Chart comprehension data
········
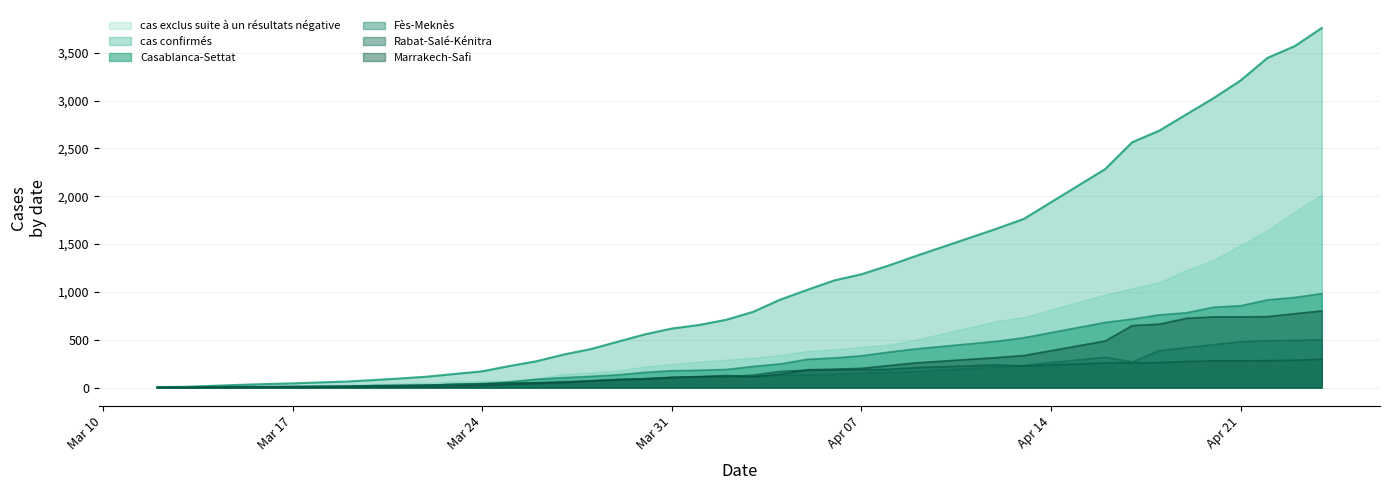

In cas exclus suite à un résultats négative, how many points are lower than both neighbors (excluding endpoints)?

0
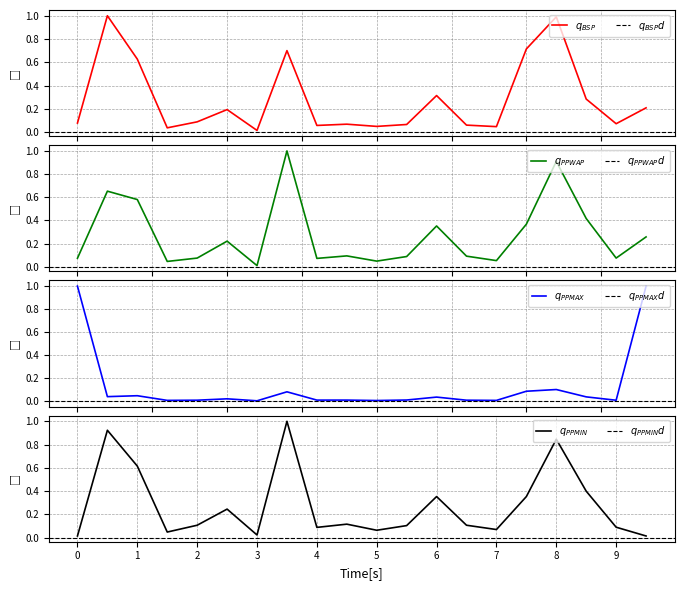

True or false: PPMIN and BSP cross at least once.

True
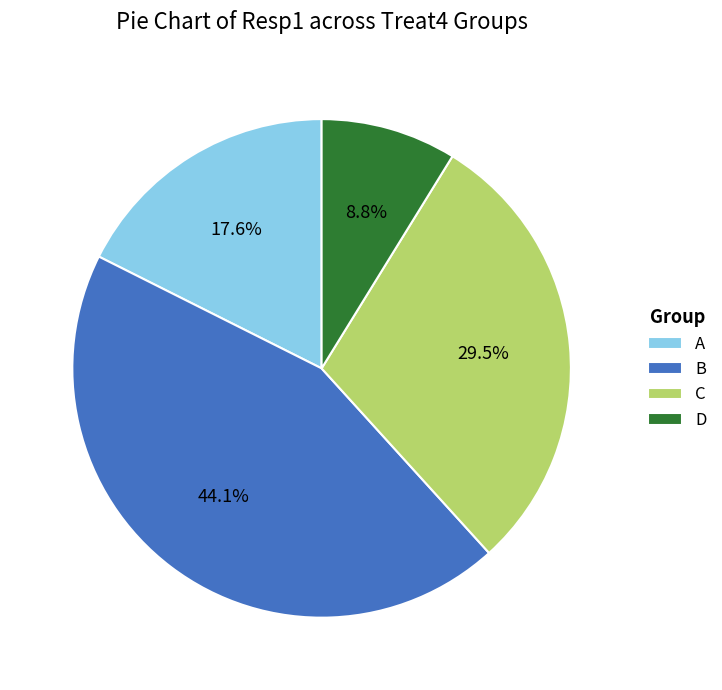

How many segments does this pie chart have?

4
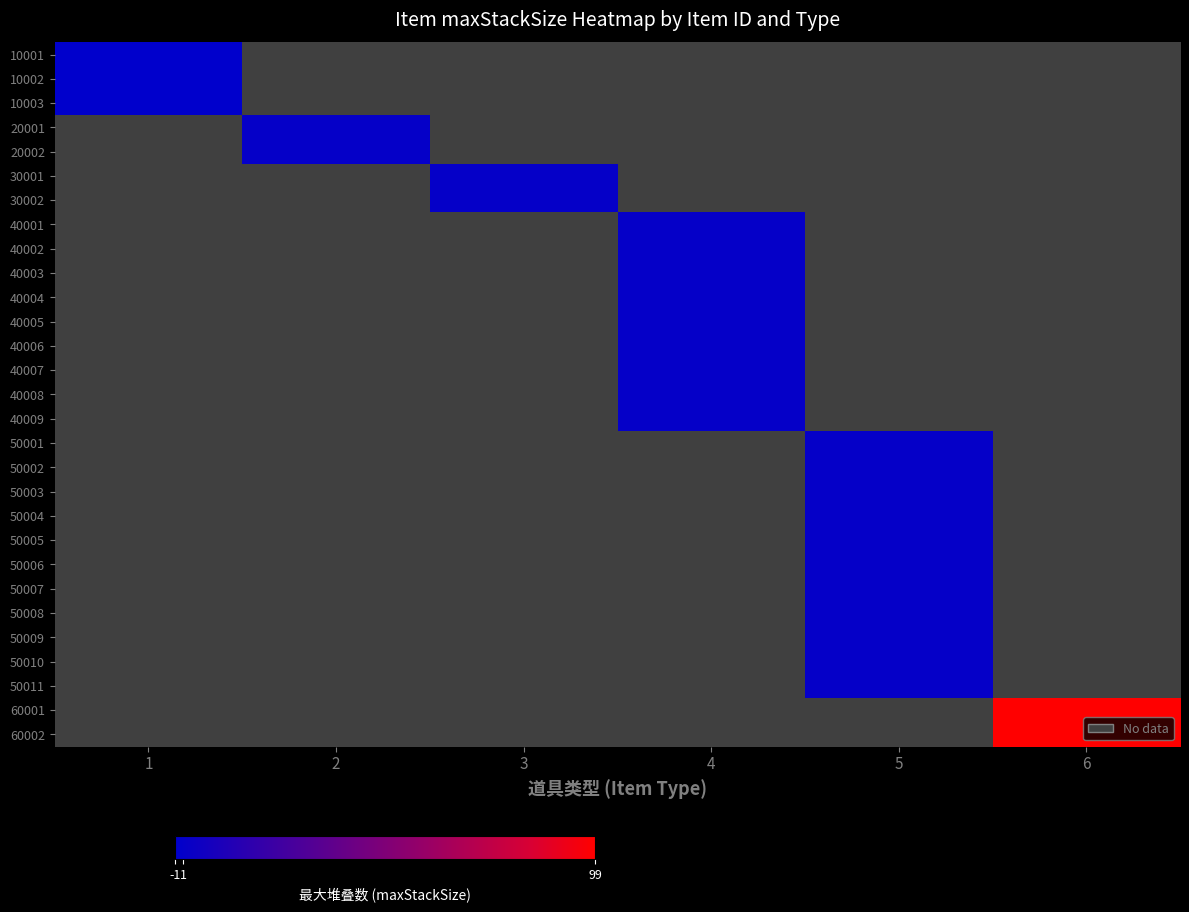

Rank the series at 4 from highest to lowest value.

10001, 10002, 10003, 20001, 20002, 30001, 30002, 40001, 40002, 40003, 40004, 40005, 40006, 40007, 40008, 40009, 50001, 50002, 50003, 50004, 50005, 50006, 50007, 50008, 50009, 50010, 50011, 60001, 60002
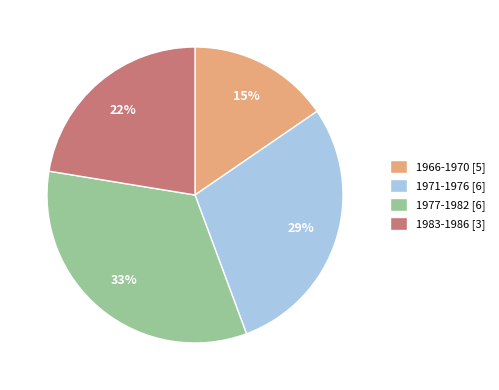

How many slices are in this pie chart?

4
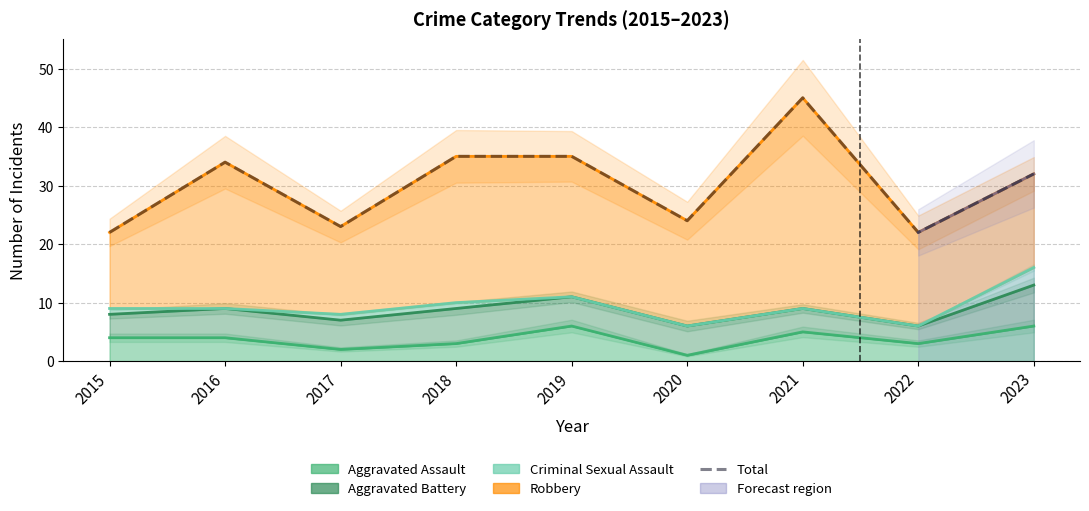

Reading right to left, list all the values displayed in this chart.

2023=32	2022=22	2021=45	2020=24	2019=35	2018=35	2017=23	2016=34	2015=22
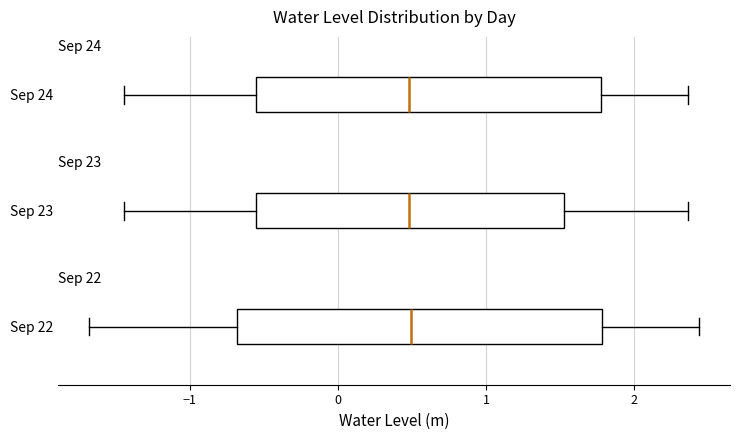

Which box is the widest, from its left edge to its right edge?

Sep 22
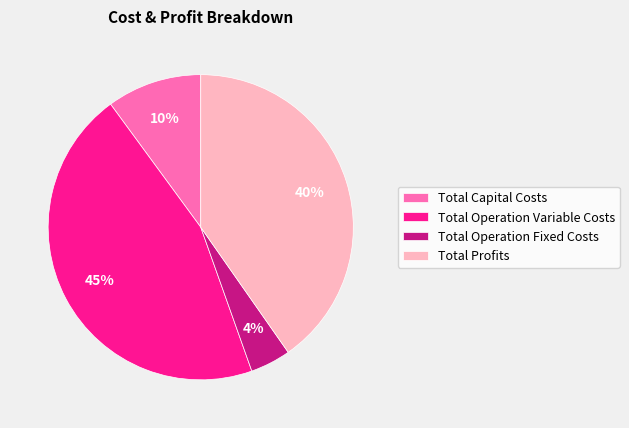

To the nearest percent, what is the average slice percentage?

25%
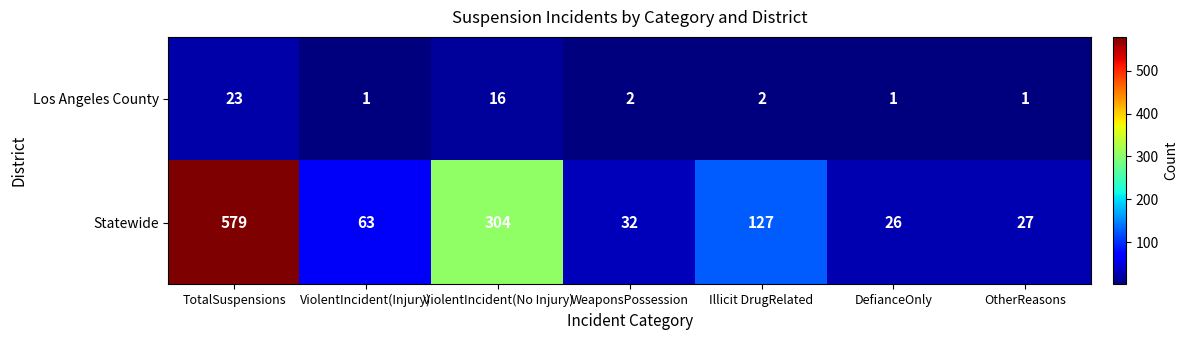

What is the approximate value of Statewide at WeaponsPossession?

32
········
_INSTRUCTIONS TO FOLLOW_.
Print all of the data above word for word, leaving out the pictures.

_WRITTEN RESPONSE_.
In cas exclus suite à un résultats négative, how many points are lower than both neighbors (excluding endpoints)?

0

True or false: PPMIN and BSP cross at least once.

True

How many segments does this pie chart have?

4

Rank the series at 4 from highest to lowest value.

10001, 10002, 10003, 20001, 20002, 30001, 30002, 40001, 40002, 40003, 40004, 40005, 40006, 40007, 40008, 40009, 50001, 50002, 50003, 50004, 50005, 50006, 50007, 50008, 50009, 50010, 50011, 60001, 60002

How many slices are in this pie chart?

4

Reading right to left, list all the values displayed in this chart.

2023=32	2022=22	2021=45	2020=24	2019=35	2018=35	2017=23	2016=34	2015=22

Which box is the widest, from its left edge to its right edge?

Sep 22

To the nearest percent, what is the average slice percentage?

25%

What is the approximate value of Statewide at WeaponsPossession?

32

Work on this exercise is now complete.